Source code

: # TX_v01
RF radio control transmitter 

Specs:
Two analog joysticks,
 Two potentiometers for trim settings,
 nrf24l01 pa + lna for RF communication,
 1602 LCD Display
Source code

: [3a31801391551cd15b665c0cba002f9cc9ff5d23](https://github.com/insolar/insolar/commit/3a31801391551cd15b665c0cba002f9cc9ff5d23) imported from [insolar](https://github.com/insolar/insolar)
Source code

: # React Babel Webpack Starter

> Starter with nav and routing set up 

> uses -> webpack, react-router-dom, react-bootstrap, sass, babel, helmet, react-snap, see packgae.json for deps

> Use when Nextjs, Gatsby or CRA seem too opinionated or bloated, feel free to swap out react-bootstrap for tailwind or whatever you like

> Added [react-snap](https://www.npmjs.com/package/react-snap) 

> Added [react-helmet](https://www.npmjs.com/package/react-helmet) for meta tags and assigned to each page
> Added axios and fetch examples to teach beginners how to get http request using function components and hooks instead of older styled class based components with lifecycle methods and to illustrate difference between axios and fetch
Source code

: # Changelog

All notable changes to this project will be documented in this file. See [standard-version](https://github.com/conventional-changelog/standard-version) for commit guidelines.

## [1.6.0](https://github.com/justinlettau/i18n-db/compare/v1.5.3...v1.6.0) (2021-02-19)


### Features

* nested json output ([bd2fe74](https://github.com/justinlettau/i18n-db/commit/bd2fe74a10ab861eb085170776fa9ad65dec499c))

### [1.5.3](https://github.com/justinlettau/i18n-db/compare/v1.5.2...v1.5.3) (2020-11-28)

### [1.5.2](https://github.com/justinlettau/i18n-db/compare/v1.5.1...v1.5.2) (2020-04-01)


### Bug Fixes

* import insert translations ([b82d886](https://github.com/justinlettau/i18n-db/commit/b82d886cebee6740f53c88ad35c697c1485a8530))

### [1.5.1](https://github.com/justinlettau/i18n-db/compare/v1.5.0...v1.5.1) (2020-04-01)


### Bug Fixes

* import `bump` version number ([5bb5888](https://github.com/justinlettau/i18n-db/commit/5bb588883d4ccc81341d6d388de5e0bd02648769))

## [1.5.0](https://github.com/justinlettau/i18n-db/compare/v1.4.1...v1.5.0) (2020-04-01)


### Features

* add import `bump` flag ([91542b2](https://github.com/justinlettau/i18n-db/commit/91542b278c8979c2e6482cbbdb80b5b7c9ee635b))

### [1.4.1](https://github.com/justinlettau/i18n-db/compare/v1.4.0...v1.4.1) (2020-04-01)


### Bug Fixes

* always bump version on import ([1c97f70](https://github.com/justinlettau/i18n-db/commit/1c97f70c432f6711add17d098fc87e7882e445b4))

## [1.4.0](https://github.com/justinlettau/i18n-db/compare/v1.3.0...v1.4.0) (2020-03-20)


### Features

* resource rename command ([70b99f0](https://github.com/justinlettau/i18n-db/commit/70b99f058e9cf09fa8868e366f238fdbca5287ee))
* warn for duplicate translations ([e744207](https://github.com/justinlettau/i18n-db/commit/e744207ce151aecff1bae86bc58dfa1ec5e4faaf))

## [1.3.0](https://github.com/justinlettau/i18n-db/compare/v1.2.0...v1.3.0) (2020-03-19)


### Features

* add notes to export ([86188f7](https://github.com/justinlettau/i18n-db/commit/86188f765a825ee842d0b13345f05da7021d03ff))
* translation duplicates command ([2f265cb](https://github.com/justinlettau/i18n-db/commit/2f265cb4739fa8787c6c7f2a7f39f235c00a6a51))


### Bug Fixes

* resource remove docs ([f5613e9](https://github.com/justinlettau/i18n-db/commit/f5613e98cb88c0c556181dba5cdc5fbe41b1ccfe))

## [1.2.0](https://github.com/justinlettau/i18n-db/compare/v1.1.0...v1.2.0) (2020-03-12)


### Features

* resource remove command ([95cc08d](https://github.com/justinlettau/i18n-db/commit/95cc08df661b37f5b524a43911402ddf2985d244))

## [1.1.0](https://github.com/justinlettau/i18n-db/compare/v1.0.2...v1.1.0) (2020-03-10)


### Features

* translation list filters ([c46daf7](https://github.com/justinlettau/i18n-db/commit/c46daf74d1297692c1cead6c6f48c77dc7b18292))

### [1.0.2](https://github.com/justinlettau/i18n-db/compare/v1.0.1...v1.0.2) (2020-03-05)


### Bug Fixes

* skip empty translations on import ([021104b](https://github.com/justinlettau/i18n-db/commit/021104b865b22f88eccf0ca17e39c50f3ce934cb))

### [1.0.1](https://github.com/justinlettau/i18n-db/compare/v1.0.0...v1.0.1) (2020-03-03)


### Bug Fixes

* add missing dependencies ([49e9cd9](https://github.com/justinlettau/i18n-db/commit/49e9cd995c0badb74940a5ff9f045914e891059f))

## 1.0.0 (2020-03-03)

━━━━━━━━━━━━━━━━

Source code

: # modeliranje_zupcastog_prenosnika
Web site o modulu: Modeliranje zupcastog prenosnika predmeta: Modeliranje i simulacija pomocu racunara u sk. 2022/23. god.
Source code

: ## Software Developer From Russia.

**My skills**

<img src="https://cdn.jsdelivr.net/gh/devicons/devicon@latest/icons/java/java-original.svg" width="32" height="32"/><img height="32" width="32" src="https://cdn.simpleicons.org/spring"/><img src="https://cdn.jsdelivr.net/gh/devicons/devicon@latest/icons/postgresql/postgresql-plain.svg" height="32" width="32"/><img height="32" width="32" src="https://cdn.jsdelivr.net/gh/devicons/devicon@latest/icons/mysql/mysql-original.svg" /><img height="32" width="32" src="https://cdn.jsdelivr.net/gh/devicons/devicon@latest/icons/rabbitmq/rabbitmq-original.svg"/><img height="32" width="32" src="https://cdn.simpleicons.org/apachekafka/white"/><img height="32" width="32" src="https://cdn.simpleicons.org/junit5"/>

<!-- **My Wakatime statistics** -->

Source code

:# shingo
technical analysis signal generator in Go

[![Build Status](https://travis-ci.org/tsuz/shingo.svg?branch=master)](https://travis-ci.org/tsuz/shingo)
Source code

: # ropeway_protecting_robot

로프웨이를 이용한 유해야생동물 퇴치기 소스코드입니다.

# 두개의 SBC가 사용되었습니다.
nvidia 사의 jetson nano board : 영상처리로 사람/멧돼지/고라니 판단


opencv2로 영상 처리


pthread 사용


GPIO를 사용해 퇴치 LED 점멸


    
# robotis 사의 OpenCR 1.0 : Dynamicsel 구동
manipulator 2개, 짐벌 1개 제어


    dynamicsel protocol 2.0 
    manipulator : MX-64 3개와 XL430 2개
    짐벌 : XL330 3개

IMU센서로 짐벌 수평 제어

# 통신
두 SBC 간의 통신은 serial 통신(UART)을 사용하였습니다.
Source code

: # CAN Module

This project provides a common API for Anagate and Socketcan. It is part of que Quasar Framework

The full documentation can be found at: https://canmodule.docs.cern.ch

━━━━━━━━━━━━━━━━

### Brief
Look through the entries and find each line that has the string "remove". Copy those lines.

### Written answer
* resource remove docs ([f5613e9](https://github.com/justinlettau/i18n-db/commit/f5613e98cb88c0c556181dba5cdc5fbe41b1ccfe))
* resource remove command ([95cc08d](https://github.com/justinlettau/i18n-db/commit/95cc08df661b37f5b524a43911402ddf2985d244))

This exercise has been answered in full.